Launched by market activist, fund takes aim at poor corporate governance

A private fund headed by Jang Ha-sung, a crusader for better corporate governance and professor at Korea University, has launched its investment activities with a major aim to enhance the nation’s lax management ethics and improve minority shareholders’ rights.

In a regulatory filing on August 23, the fund announced that it had acquired a 5.15 percent stake in Daehan Synthetic Fiber Co., an affiliate of family-run conglomerate Taekwang, in order to participate in its management. Besides this acquisition, the fund said it has made similar investments in other companies deemed to be undervalued in the world market.

The so-called "Jang Ha-sung fund" straddles the gap between civic movement and profit-driven business, as it aims to throw itself into the market in order to seek reforms from the inside out.

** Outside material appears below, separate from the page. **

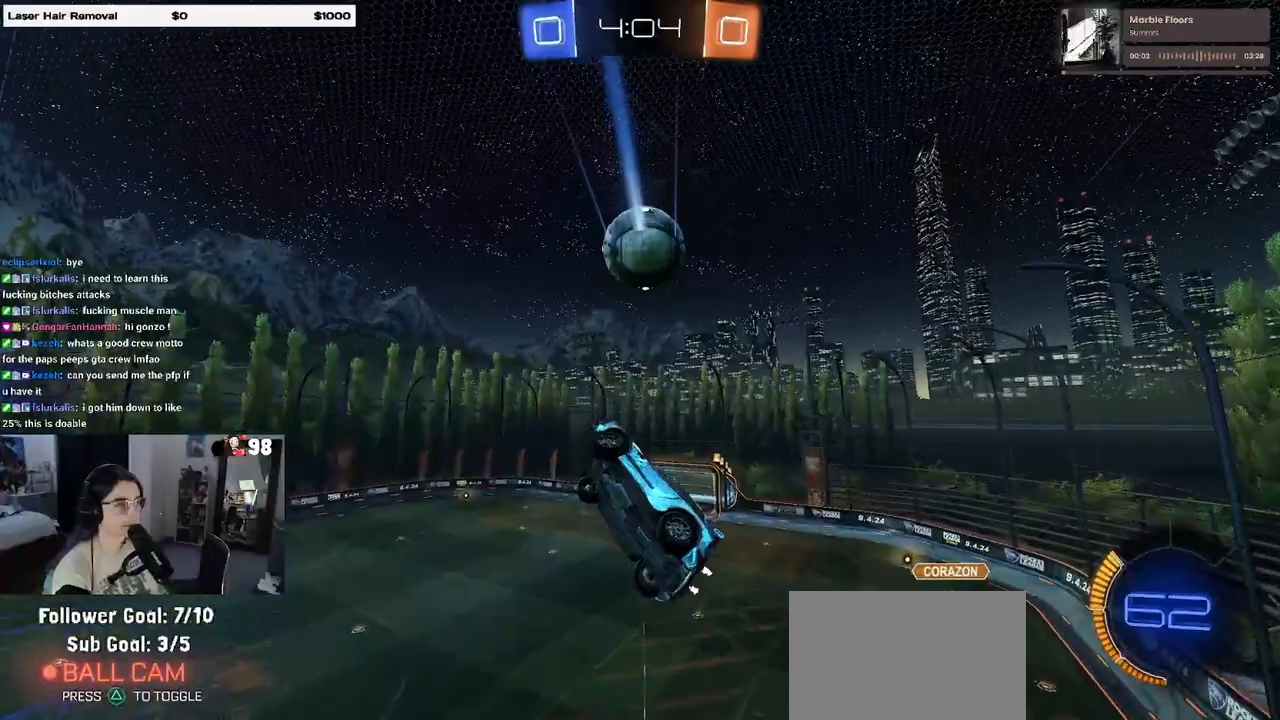
{"buttons": ["L1", "R1"], "left_stick": "left", "right_stick": "center", "events": [[50, "R1", "down"], [217, "left_stick", "center"], [483, "left_stick", "left"]]}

If the fund proves to be a success and others follow in its footsteps, it would mark a chance for the national market to move to a higher level of standards in terms of corporate governance. Also, its success would dispel the world market’s underestimation of South Korean stocks, or the "Korea discount," while at the same time improving minority shareholders’ rights.

Still, concerns linger over whether the fund will be able to stick to its original philosophy. Money, once in the market, tends to pursue profit. The fund’s success will hinge on whether it can keep itself from being tainted with market principles and will continue its reform-minded initiatives.

So far, the fund has attracted 130 billion won (US$132 million) in investment. However, disappointingly, none of the investors and operators of the fund comes from Korea. Sources said that Korean investors showed reluctance in joining the fund. The operation is being co-operated by U.S investment company Lazard Asset Management LLC.

There have been many cases in which the ends of goodwill do not always justify their means. The fund should bear in mind that it is at the center of public attention while it seeks to enhance corporate governance, a chronic issue in South Korean business circles.

The fund might face a dilemma should it succeed financially, as a huge amount of profit will end up in the hands of foreign investors. Professor Jang and civic groups might have to bear the brunt of anti-foreign investment sentiment among the general public, as for some there is little difference between Sovereign Asset Management’s attempt to takeover SK Corp. and civic groups’ activities aimed at improving corporate governance.

Against this backdrop, the Jang Ha-sung fund will probably try to lure more local investment so that it will be able to succeed beyond its professed objectives.